Sat, Dec 10, 2005 - Page 16 News List

Burning the midnight oil

Oil and natural gas have made Nigeria the second wealthiest nation in Africa. But there is a downside


The sun had almost set, and another glum happy hour arrived at One for the Road. Veronica, its proprietor, wordlessly put out her white plastic chairs and tables, checked her stock of chilled beer and waited for paying customers. There was no need to switch on the lights. Across the street from her tavern, day and night, burns a ghastly, eternal flame.

"It is always like this," Veronica said, gesturing at the columns, more than 61m high, of vertical flame that leap and roar from a tangle of pipelines at the oil facility station across the road.

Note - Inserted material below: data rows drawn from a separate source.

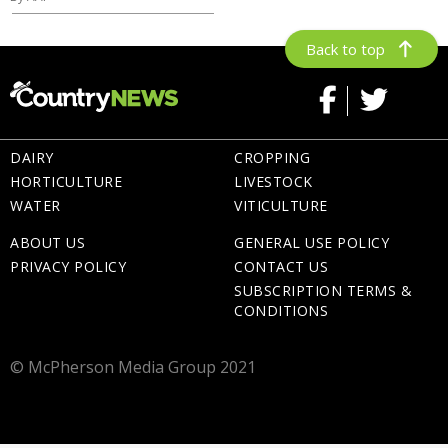
Back to top
DAIRY
CROPPING
HORTICULTURE
LIVESTOCK
WATER
VITICULTURE
ABOUT US
GENERAL USE POLICY
PRIVACY POLICY
CONTACT US
SUBSCRIPTION TERMS &
CONDITIONS
© McPherson Media Group 2021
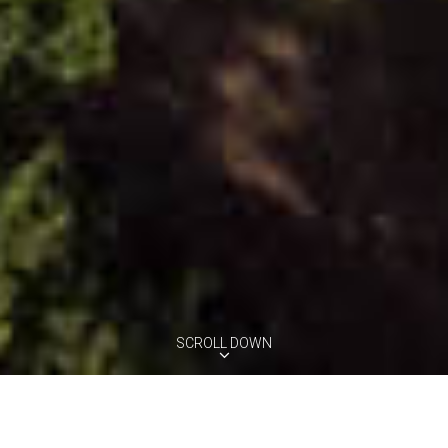
SCROLL DOWN
VILLA REGINA
Montefoscoli, Tuscany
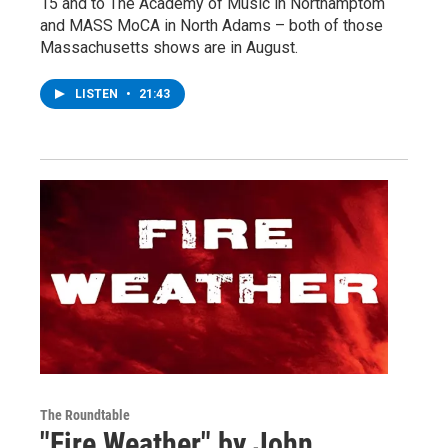
15 and to The Academy of Music in Northamptom
and MASS MoCA in North Adams – both of those
Massachusetts shows are in August.
LISTEN
•
21:43
The Roundtable
"Fire Weather" by John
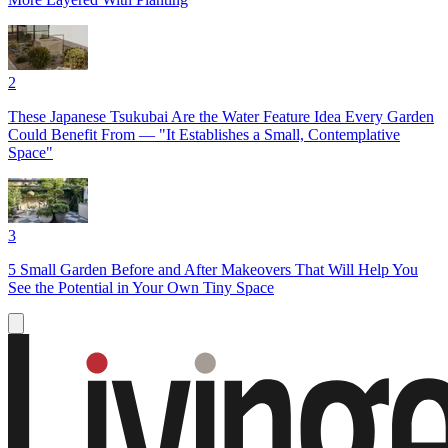
2
These Japanese Tsukubai Are the Water Feature Idea Every Garden
Could Benefit From — "It Establishes a Small, Contemplative
Space"
3
5 Small Garden Before and After Makeovers That Will Help You
See the Potential in Your Own Tiny Space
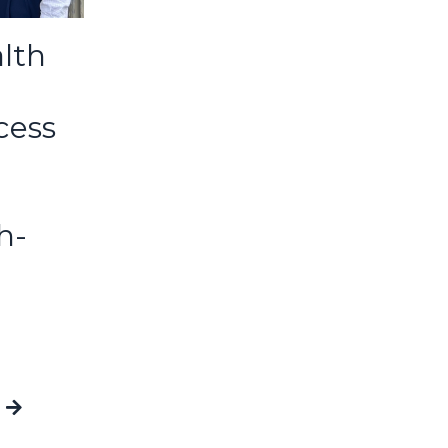
lth
cess
h-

"Every day, every night. We no get darkness."

All across Nigeria's oil-rich Niger Delta, hellish towers of fire throw a peculiar auburn glow across the horizon, scorching the communities that live under them and sending dark columns of smoke into the sky. They are fueled by natural gas, which is found along with the Bonny Light crude that makes Nigeria the second wealthiest nation in Africa, after South Africa.

The gas is a highly valuable product used to fuel industry across the power-hungry globe, and Nigeria has more than 600 trillion cubic feet (182 trillion cubic meters) of it, making it one of the largest reserves in the world. If harnessed and put to use, experts say, Nigerian gas could light the whole continent for the better part of a millennium.

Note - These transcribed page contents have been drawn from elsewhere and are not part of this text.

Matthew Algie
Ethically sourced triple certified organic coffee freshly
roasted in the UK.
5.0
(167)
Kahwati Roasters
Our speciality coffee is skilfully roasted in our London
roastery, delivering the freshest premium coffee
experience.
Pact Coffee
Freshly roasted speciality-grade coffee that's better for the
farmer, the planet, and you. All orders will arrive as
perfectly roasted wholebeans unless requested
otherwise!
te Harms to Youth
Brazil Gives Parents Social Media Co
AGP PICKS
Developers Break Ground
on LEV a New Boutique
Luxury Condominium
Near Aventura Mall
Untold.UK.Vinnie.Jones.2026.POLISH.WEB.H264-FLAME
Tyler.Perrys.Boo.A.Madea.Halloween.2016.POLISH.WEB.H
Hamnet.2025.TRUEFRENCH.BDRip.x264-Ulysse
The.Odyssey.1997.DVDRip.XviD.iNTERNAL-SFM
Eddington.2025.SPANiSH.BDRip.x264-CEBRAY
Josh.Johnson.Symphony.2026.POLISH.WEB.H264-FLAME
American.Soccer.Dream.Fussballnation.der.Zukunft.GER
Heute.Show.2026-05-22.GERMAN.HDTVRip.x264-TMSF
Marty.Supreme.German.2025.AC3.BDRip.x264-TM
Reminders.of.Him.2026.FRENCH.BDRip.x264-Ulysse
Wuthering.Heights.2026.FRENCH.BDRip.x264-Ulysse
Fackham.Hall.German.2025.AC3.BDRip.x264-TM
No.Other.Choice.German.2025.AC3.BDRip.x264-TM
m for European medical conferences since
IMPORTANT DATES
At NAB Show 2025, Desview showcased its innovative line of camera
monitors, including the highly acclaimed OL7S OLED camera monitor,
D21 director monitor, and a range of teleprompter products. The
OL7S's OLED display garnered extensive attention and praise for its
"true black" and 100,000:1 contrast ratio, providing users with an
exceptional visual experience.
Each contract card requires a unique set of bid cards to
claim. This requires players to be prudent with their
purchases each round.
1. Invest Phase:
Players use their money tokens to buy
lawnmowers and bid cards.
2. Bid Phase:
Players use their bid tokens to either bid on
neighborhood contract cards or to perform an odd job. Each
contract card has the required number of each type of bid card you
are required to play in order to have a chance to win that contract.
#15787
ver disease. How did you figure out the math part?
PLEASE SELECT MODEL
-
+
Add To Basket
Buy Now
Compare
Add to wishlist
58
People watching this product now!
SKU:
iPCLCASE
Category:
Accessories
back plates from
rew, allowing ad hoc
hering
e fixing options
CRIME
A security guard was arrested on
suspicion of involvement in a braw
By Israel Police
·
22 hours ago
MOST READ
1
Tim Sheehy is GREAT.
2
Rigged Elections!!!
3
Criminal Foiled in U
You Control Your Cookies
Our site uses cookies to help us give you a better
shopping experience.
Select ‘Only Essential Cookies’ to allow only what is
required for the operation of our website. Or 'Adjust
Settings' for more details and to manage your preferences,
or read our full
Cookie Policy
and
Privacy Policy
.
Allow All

But for decades there has been no way to capture it because oil companies and the Nigerian government, which is a majority partner in all the oil operations in the country, had not built the infrastructure to make use of it. The market for natural gas inside Nigeria is tiny and exporting it requires pipelines and other infrastructure that cost billions of dollars to build.

Symbolic Flares

And so for decades it has simply been burned off, or flared. In Ebocha, which is home to an oil plant run by the Italian oil company Agip, the flares have been ablaze since the early 1970s, residents said. Over the years flares have become a blazing symbol of how the Nigerian government and its partners in the oil business have sucked endless wealth from this region, leaving its residents to suffer the environmental consequences of oil extraction while reaping little economic benefit.

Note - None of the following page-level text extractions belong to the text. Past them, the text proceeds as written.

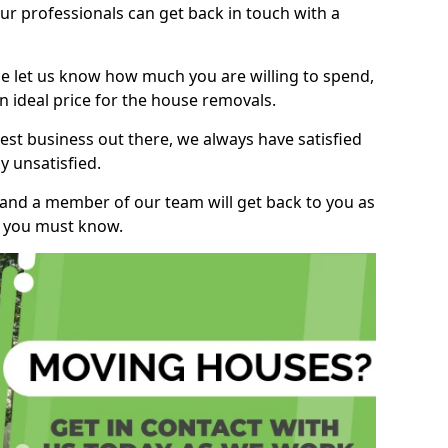
r professionals can get back in touch with a
ase let us know how much you are willing to spend,
n ideal price for the house removals.
st business out there, we always have satisfied
 unsatisfied.
, and a member of our team will get back to you as
ng you must know.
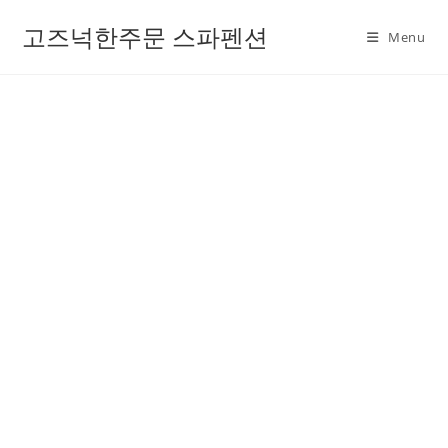
고즈넉한주문 스파펜션
Menu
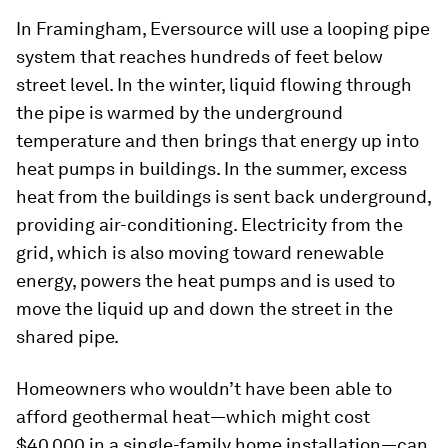
In Framingham, Eversource will use a looping pipe
system that reaches hundreds of feet below
street level. In the winter, liquid flowing through
the pipe is warmed by the underground
temperature and then brings that energy up into
heat pumps in buildings. In the summer, excess
heat from the buildings is sent back underground,
providing air-conditioning. Electricity from the
grid, which is also moving toward renewable
energy, powers the heat pumps and is used to
move the liquid up and down the street in the
shared pipe.
Homeowners who wouldn’t have been able to
afford geothermal heat—which might cost
$40,000 in a single-family home installation—can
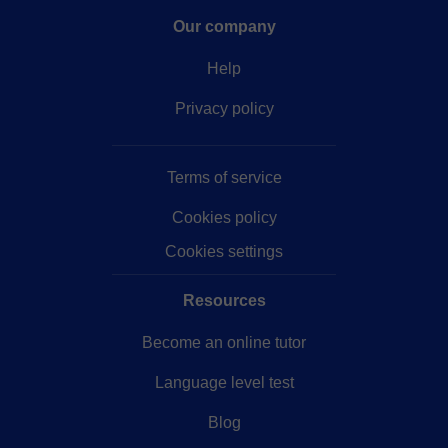
Our company
Help
Privacy policy
Terms of service
Cookies policy
Cookies settings
Resources
Become an online tutor
Language level test
Blog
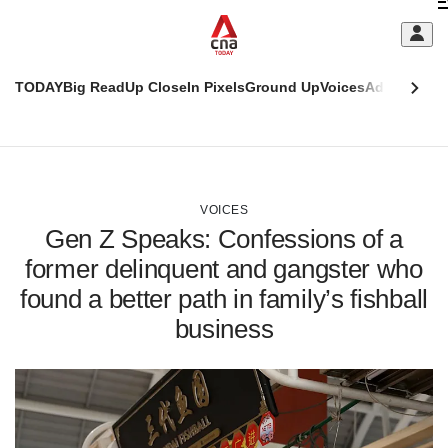
Skip
C
to
main
S
content
TODAY
Big Read
Up Close
In Pixels
Ground Up
Voices
Adulting
Men
m
This
CNAR
browser
Today
CNAR
ADVERTISEMENT
is
Primary
Secondary
no
Menu
Menu
VOICES
longer
Gen Z Speaks: Confessions of a
supported
former delinquent and gangster who
found a better path in family’s fishball
We
know
business
it's
a
hassle
to
switch
browsers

That is supposed to change soon. In an effort to eliminate flaring -- which environmental activists say takes a heavy toll on the health of people, crops and animals -- and exploit this potentially lucrative resource, the Nigerian government is requiring that all flares be snuffed by 2008 and for gas exports to climb to 50 percent of current oil exports.

Oil companies are furiously building facilities to collect and ship the gas in an effort that will cost US$15 billion. Flaring is down to 40 percent of what it was at its peak, and the country is exporting 500 billion cubic feet (152 billion cubic meters) of gas, according to the Nigerian government. The World Bank is helping build a gas pipeline that will connect Nigeria to several of its coastal neighbors, creating a wider market in a power-hungry region.

Pressure from environmentalists to end the practice is high and this month a Nigerian court ruled that flaring violates the human rights of people who live nearby.

Just about everyone in Ebocha seems eager to see the flames snuffed, but many people find it hard to imagine this place without them. The flares quite literally define the place: Its name means place of light.